Adaptive video supervoxel segmentation via energy-guided bottom-up clustering

Xiao Dong, Zhijie Zhong, Wentao Fan, Zhonggui Chen, Xiaohu Guo, Baorong Yang

Published: 01 Jan 2025, Last Modified: 15 May 2025Signal Image Video Process. 2025EveryoneRevisionsBibTeXCC BY-SA 4.0

Abstract: Video supervoxel segmentation is a critical technique in computer vision, facilitating accurate object segmentation and boundary detection in video analysis. Current methods often struggle to balance segmentation accuracy with computational efficiency.
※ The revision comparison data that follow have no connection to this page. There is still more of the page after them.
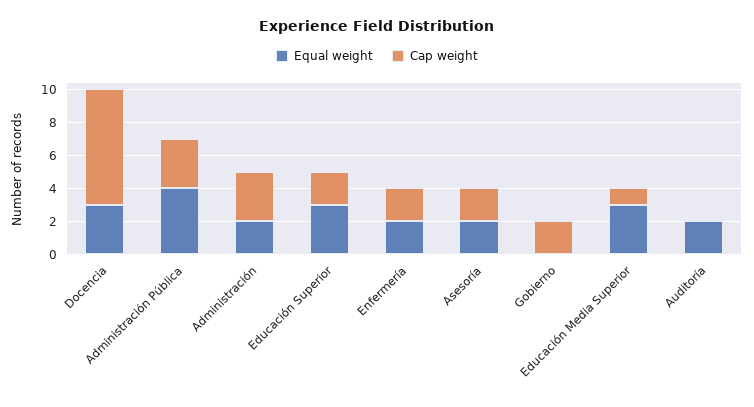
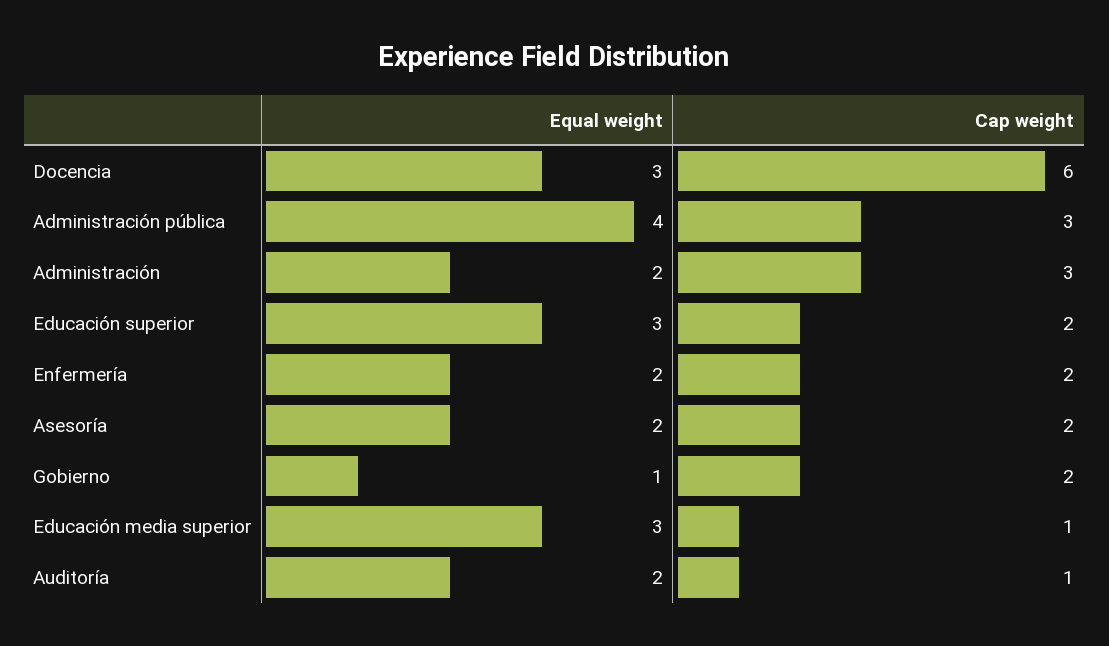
Cap weight, Docencia: 7 -> 6
Equal weight, Gobierno: 0 -> 1
Cap weight, Auditoría: 0 -> 1

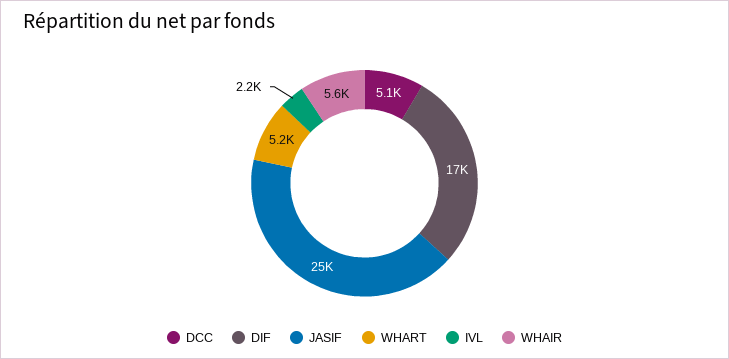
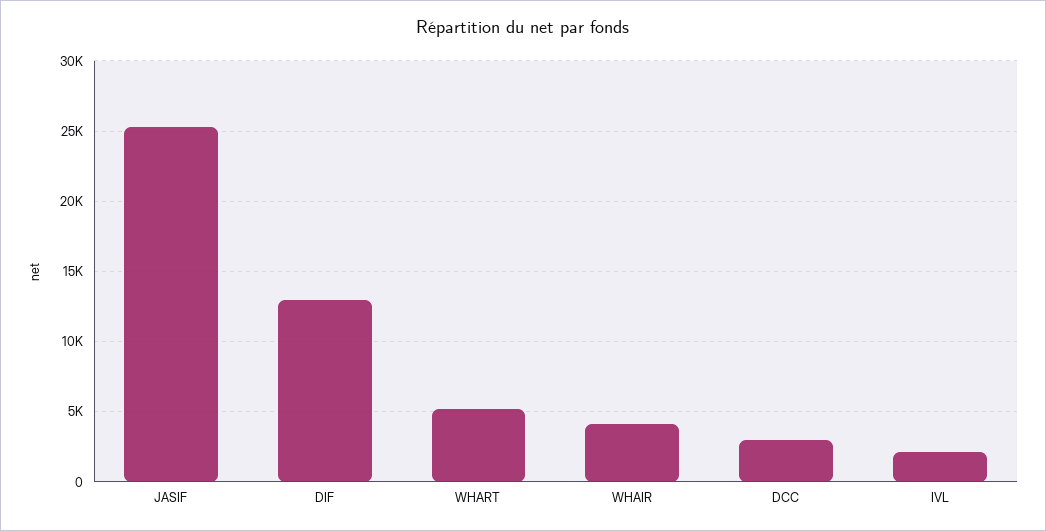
DCC: 5100 -> 3000
DIF: 17000 -> 13000
WHAIR: 5600 -> 4000

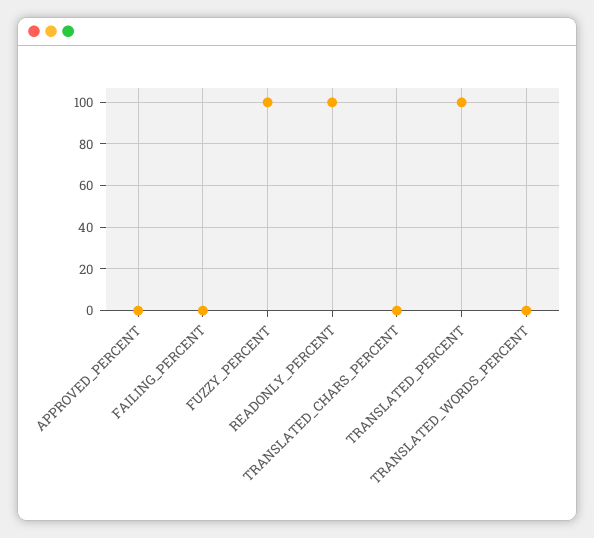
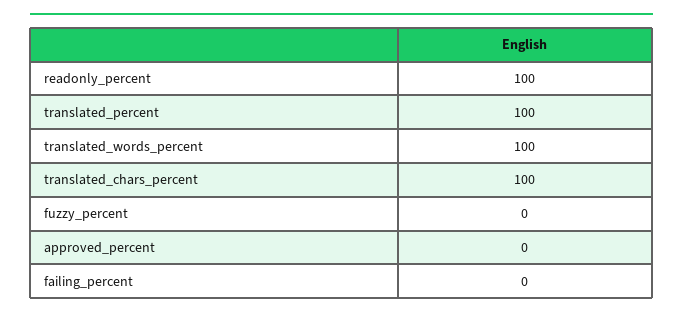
FUZZY_PERCENT: 100 -> 0
TRANSLATED_CHARS_PERCENT: 0 -> 100
TRANSLATED_WORDS_PERCENT: 0 -> 100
This paper proposes an adaptive supervoxel segmentation method for videos, guided by energy-driven bottom-up clustering. By treating each pixel as a potential supervoxel and iteratively merging them based on segmentation energy, our method efficiently generates supervoxels of varying sizes that align well with object boundaries. An optimization algorithm further refines the supervoxels, enhancing shape regularity and boundary smoothness. Extensive comparisons with traditional and deep learning-based methods demonstrate the superior performance of our approach in terms of segmentation accuracy, boundary preservation, and efficiency. The proposed method holds promise for practical applications in video analysis and understanding.